┌────────
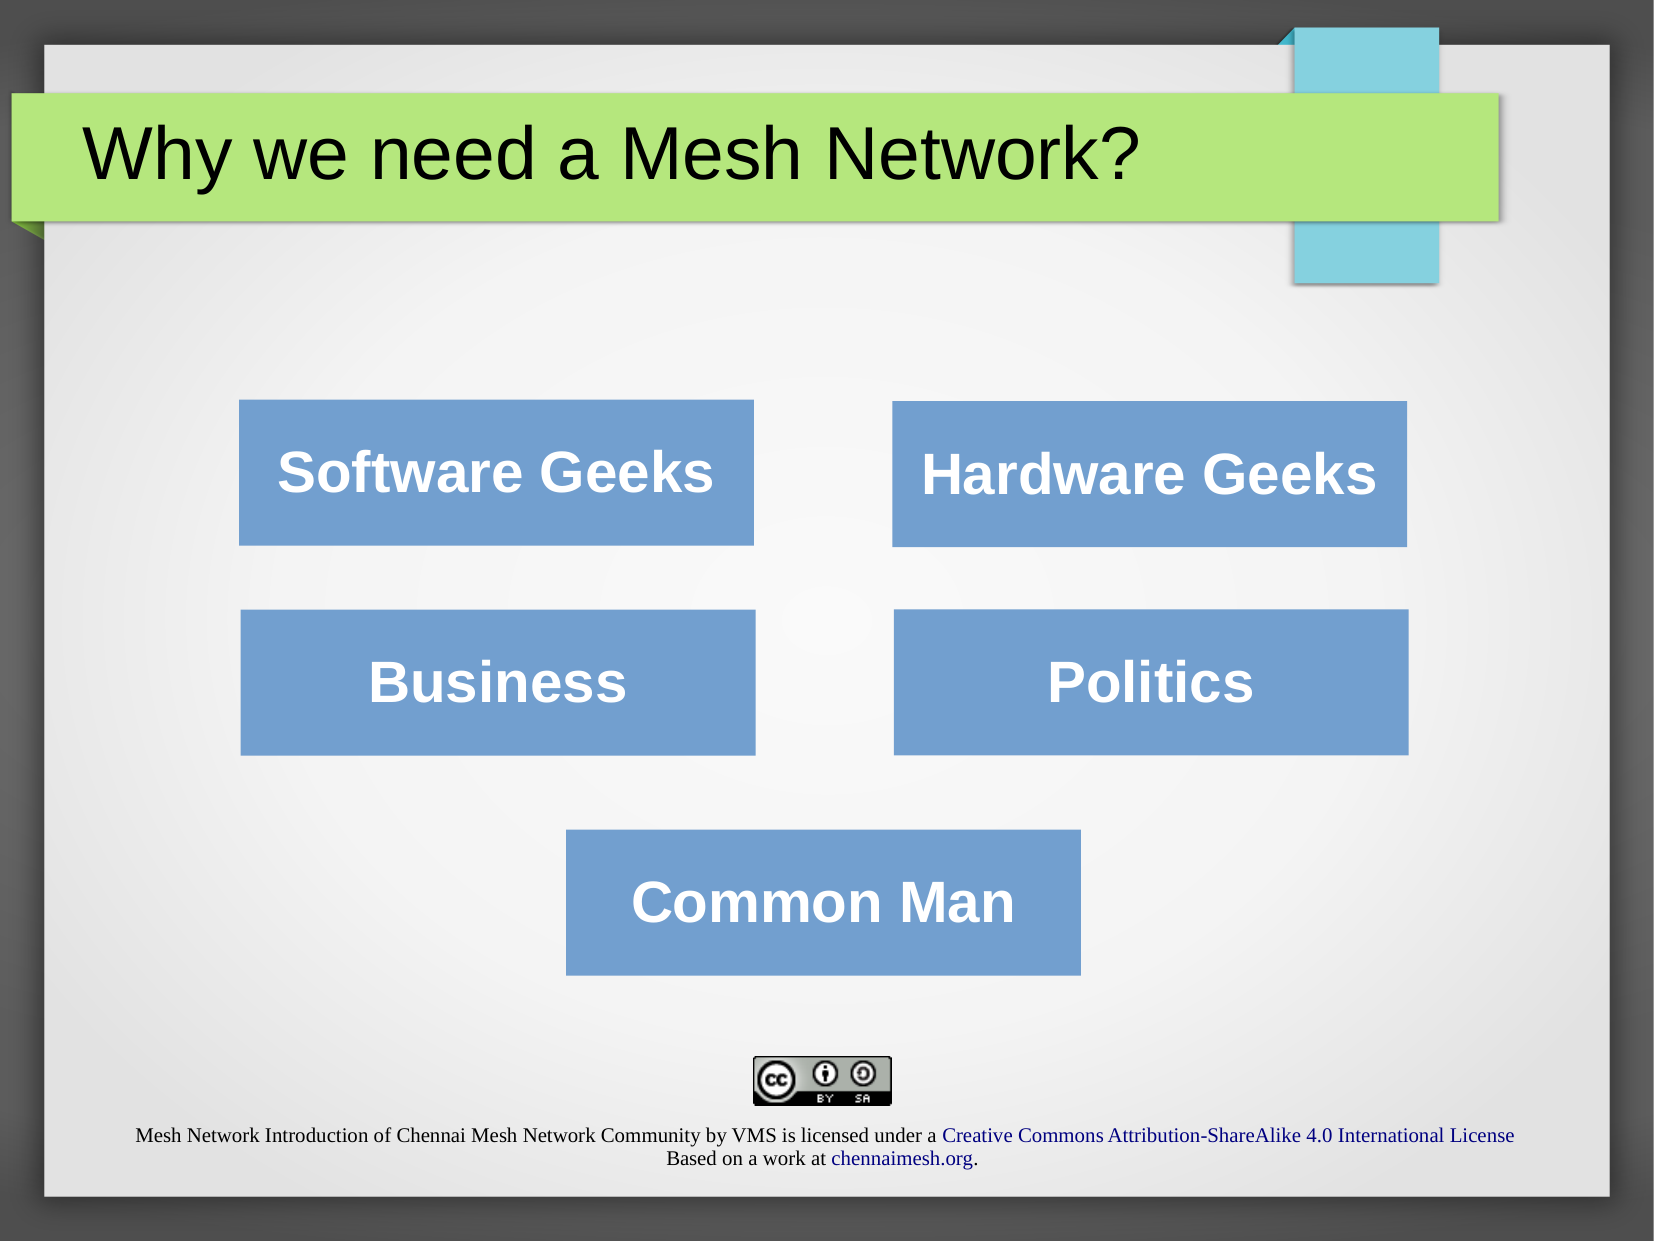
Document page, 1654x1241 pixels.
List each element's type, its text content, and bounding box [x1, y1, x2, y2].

text_box Hardware Geeks [892, 401, 1408, 548]
text_box Business [240, 609, 756, 756]
text_box Common Man [566, 829, 1081, 976]
title Why we need a Mesh Network? [82, 94, 1264, 213]
picture [0, 0, 1654, 1241]
text_box Software Geeks [239, 399, 754, 546]
text_box Politics [893, 609, 1409, 756]
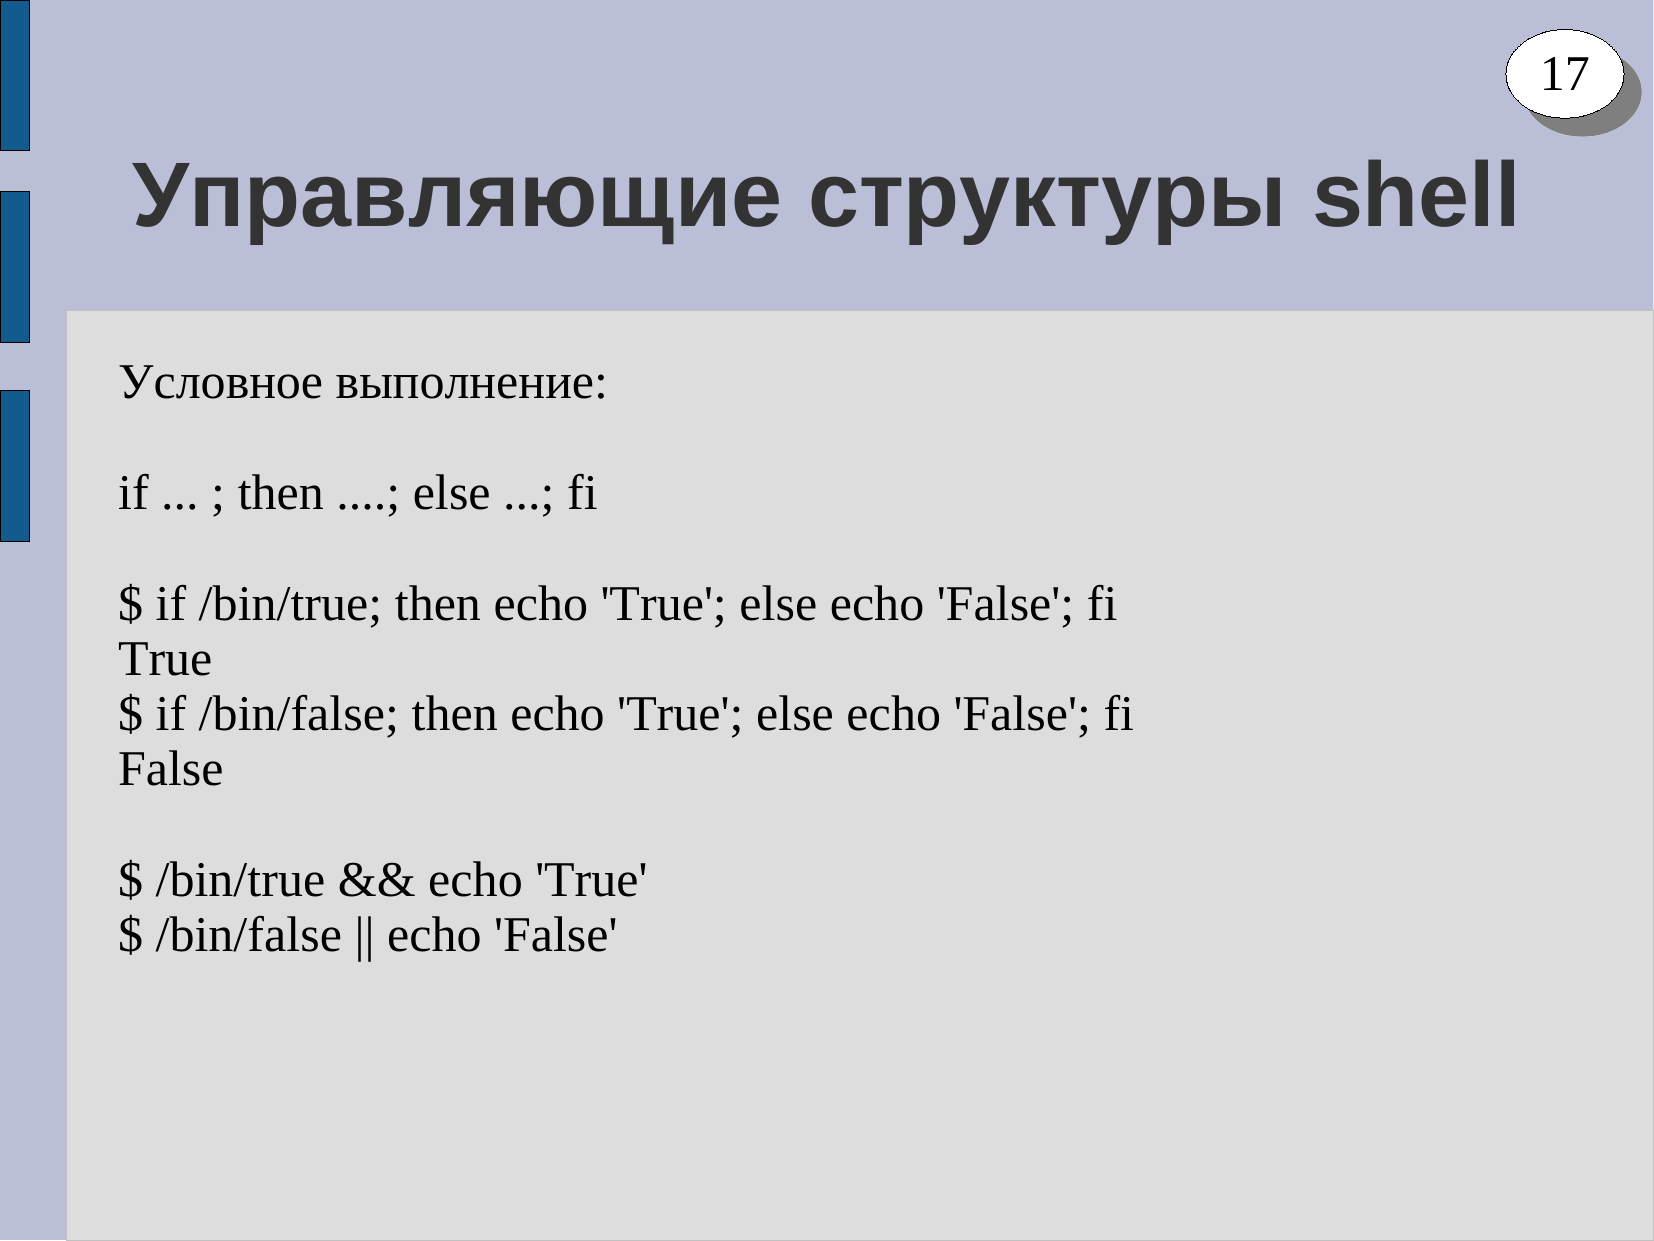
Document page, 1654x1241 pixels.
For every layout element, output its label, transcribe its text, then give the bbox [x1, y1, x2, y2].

text_box 17 [1505, 29, 1625, 119]
text_box Условное выполнение: if ... ; then ....; else ...; fi $ if /bin/true; then echo 'True'; else echo 'False'; fi True $ if /bin/false; then echo 'True'; else echo 'False'; fi False $ /bin/true && echo 'True' $ /bin/false || echo 'False' [118, 354, 1420, 1084]
title Управляющие структуры shell [121, 83, 1534, 307]
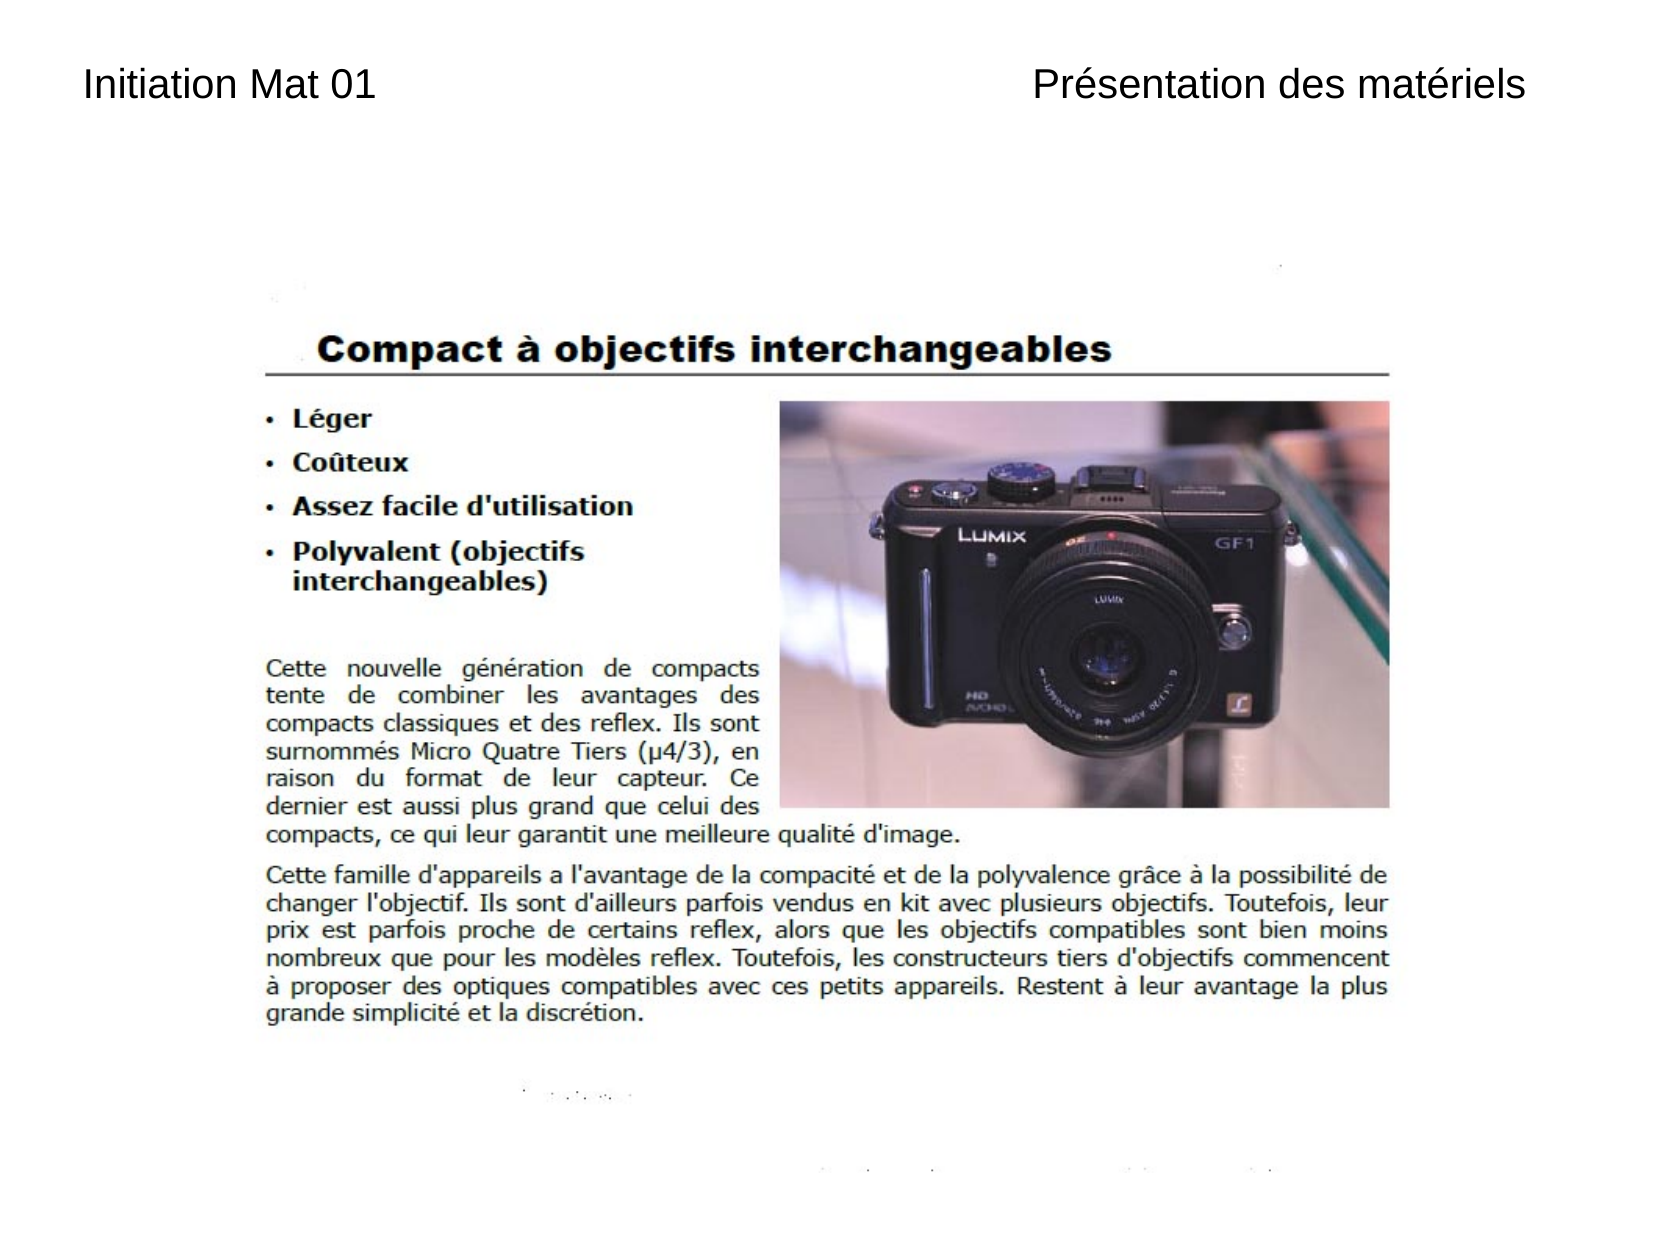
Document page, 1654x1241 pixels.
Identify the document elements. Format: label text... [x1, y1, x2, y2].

picture [106, 165, 1529, 1173]
title Initiation Mat 01 Présentation des matériels [82, 49, 1571, 119]
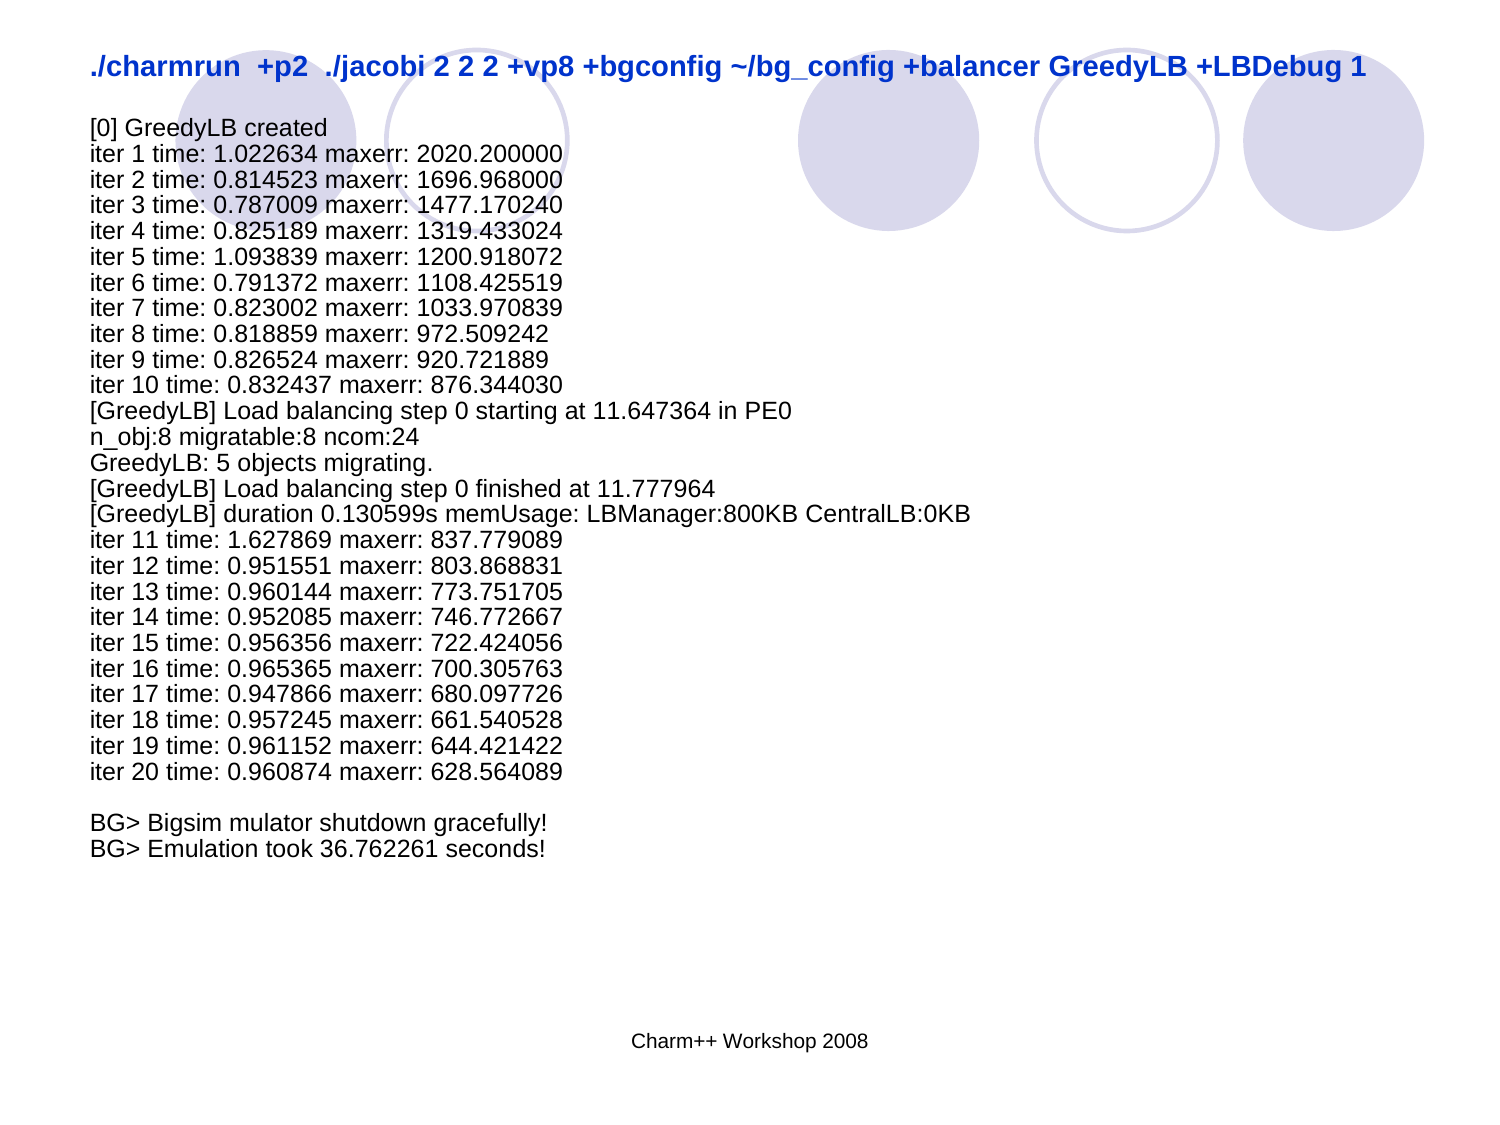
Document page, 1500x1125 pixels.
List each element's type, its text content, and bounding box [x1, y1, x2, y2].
└────────
Request: Render as a JSON list of strings, one string per line with blank lines omitted, the lines from the one containing "Document page, 1500x1125 pixels." through the end of the records.

Response to this task:
[
  "Document page, 1500x1125 pixels.",
  "List each element's type, its text content, and bounding box [x1, y1, x2, y2]."
]